Seppur molto probabile, non è neppure scontato che i rumors provengano esclusivamente dalla Corte di Cassazione. Dopo vari anni in cui il titolo Mediaset ha progressivamente perso valore, anticipando risultati economici progressivamente sempre più insoddisfacenti (nel 2012 il gruppo ha chiuso per la prima volta con una perdita di 287 milioni), da qualche mese il prezzo dell’azione è in crescita e negli ultimi quattro è più che raddoppiato. Malgrado il forte calo dei ricavi pubblicitari, il primo trimestre dell’anno si è chiuso con un lieve utile, grazie al consistente contenimento dei costi operativi. Qualche giorno addietro la società ha comunicato che nel mese di luglio, per la prima volta da 22 mesi, la raccolta pubblicitaria è stata superiore – anche se di poco – a quella del corrispondente mese dell’anno precedente; anche altre dichiarazioni dei manager e in particolare di Pier Silvio Berlusconi, sono improntate ad un cauto ottimismo; il corrente esercizio potrebbe chiudersi in modo meno insoddisfacente rispetto al 2012.
Al contempo i conti del principale concorrente di Mediaset, la Rai, appaiono molto deludenti: secondo il bilancio recentemente pubblicato sul proprio sito, l’esercizio 2012 si è chiuso con una perdita di 245 milioni, la maggiore della sua storia, mentre l’indebitamento finanziario ha ampiamente superato i mezzi propri. Ove tale trend non si interrompa, già alla fine del 2013, la situazione finanziaria e patrimoniale del gruppo pubblico diventerà problematica. Come sempre, il cattivo andamento economico della Rai è imputabile alla dinamica flettente della raccolta pubblicitaria, calata del 23% rispetto all’anno precedente. Nel 2000 la raccolta pubblicitaria della Rai era pari a circa il 60 per cento di quella Mediaset, oggi è solo il 37 per cento.
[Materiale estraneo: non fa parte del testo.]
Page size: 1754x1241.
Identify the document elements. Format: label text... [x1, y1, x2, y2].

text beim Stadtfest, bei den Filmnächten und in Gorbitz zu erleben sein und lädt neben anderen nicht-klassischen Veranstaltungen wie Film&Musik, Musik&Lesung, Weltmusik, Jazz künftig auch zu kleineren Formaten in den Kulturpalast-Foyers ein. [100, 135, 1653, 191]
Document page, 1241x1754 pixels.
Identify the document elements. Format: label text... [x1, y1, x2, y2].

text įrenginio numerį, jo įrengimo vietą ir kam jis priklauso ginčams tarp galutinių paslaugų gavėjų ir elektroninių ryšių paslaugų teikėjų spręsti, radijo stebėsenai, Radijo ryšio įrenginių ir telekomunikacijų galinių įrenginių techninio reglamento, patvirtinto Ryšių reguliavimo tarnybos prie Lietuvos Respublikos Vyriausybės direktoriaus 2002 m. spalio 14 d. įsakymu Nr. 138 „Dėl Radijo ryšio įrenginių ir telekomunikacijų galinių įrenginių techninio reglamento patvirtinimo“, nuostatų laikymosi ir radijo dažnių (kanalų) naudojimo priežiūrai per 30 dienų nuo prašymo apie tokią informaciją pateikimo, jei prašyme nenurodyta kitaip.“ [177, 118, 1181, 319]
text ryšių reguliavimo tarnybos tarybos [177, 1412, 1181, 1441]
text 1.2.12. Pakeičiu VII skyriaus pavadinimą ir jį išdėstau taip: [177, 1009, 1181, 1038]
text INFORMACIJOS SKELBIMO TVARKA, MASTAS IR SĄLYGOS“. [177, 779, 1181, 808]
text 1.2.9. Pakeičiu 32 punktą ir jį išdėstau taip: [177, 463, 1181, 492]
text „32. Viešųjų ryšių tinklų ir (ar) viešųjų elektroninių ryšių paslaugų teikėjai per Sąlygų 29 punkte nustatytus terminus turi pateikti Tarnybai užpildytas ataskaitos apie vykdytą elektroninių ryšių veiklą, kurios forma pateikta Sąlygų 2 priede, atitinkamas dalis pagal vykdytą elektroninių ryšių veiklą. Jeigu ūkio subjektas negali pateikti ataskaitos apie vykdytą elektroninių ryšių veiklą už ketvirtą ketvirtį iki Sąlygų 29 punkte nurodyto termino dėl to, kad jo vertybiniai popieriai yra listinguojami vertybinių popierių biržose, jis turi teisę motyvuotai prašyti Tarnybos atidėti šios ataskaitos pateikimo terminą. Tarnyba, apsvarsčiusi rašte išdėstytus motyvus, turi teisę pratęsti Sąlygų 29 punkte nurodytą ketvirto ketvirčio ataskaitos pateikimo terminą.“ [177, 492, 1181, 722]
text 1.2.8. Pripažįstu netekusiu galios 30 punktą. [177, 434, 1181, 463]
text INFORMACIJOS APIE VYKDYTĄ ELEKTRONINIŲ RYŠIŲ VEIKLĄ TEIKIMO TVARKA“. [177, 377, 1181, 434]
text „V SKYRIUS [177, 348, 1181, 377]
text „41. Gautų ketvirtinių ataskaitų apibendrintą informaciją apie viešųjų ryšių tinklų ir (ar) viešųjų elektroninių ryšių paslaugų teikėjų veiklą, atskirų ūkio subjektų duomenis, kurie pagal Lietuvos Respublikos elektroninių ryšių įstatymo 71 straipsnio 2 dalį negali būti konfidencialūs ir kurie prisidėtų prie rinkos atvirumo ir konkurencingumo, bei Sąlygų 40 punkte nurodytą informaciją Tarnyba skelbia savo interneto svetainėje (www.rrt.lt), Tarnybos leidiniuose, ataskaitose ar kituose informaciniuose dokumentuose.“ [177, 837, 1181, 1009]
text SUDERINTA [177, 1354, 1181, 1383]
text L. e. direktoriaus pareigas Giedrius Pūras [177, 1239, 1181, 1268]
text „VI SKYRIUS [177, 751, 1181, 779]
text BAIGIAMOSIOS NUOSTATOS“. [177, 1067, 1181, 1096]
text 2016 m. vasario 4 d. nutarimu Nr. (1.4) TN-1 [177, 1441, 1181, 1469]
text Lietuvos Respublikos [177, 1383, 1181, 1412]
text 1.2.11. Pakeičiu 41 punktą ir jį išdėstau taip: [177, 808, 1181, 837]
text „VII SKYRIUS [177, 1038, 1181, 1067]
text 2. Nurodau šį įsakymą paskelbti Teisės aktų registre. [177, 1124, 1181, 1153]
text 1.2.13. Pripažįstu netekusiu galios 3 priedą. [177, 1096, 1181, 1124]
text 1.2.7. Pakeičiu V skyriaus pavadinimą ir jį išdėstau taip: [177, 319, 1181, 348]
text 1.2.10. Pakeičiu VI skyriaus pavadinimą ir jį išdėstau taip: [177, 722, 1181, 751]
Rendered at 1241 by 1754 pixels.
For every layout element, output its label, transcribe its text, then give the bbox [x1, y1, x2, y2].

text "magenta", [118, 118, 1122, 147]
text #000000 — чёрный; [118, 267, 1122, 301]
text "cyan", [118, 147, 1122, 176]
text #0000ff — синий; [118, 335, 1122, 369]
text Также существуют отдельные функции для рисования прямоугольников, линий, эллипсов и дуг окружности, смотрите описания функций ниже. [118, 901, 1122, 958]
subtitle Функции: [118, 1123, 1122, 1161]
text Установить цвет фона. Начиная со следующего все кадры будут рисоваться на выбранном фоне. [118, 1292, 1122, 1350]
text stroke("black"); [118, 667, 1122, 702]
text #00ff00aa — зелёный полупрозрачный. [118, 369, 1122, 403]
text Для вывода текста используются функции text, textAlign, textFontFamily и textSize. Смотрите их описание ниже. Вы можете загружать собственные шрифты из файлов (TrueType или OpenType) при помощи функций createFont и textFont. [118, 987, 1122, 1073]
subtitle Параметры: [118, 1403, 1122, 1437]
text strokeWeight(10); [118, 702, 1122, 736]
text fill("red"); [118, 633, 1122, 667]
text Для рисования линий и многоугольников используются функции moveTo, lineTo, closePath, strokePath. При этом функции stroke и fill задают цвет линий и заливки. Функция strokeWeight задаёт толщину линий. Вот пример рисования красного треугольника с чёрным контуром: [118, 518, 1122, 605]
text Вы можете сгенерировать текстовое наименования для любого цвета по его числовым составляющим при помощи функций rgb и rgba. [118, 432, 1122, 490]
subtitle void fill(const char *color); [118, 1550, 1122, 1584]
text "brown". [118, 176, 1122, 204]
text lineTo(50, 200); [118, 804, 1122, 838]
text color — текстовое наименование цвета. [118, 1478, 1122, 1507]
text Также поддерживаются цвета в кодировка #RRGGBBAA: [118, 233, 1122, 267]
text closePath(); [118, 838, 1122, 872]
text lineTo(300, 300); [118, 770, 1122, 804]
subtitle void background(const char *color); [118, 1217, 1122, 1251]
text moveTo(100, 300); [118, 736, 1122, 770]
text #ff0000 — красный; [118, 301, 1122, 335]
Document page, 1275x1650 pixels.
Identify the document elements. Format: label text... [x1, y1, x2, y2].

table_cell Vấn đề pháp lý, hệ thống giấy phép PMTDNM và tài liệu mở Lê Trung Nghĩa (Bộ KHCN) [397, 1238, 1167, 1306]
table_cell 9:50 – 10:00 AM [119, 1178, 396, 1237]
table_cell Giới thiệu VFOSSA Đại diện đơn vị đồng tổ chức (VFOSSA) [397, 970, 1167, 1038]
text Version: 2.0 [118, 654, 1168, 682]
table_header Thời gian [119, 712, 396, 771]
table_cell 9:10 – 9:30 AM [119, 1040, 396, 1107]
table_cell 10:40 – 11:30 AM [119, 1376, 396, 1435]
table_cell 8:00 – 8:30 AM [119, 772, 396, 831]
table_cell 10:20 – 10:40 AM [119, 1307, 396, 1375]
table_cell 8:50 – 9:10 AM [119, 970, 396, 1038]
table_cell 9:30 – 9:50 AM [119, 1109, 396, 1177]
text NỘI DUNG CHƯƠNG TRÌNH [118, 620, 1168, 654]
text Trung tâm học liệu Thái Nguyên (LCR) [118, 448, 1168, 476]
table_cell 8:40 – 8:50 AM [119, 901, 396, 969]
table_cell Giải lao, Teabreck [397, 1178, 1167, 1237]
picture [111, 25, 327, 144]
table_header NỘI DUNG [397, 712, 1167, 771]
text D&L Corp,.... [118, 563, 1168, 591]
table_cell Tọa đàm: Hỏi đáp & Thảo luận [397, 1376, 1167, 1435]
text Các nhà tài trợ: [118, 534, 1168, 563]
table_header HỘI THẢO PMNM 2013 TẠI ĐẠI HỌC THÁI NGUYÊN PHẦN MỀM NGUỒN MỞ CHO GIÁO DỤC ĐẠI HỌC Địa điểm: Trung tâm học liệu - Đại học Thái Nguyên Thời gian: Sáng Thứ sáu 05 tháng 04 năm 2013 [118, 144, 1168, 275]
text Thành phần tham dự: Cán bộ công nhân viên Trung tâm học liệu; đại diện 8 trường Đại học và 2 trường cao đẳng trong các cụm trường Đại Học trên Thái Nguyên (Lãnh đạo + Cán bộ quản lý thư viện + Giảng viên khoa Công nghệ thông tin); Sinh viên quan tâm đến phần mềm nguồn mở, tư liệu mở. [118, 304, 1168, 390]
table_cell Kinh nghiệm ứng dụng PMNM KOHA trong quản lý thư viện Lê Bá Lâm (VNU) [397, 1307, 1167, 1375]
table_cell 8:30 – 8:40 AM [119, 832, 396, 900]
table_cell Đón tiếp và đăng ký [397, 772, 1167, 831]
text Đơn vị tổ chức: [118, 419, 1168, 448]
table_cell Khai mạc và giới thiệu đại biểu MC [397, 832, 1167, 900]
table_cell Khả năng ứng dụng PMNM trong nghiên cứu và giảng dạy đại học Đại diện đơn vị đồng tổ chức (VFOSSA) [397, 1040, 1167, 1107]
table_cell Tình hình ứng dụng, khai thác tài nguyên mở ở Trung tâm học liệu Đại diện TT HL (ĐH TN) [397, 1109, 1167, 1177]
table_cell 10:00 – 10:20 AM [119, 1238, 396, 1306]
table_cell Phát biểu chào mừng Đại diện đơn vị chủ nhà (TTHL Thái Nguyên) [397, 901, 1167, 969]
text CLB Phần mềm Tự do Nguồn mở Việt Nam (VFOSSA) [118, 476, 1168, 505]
Aldilà dell’interpretazione di singoli episodi, in qualche modo anomali, quando si analizzano le vicende di Berlusconi compare sempre il conflitto tra l’uomo che difende i propri interessi privati e la persona pubblica che dovrebbe difendere gli interessi dell’intera collettività. Nei pochi minuti di ieri mattina, si è manifestato il dubbio che l’agire degli investitori sia stato indirizzato dall’impossibilità di avere nel nostro Paese un mercato concorrenziale dei capitali regolato da regole del gioco applicabili uniformemente a ogni operatore. Ciò a causa del duplice ruolo di Silvio Berlusconi e indipendentemente dall’esito giudiziario.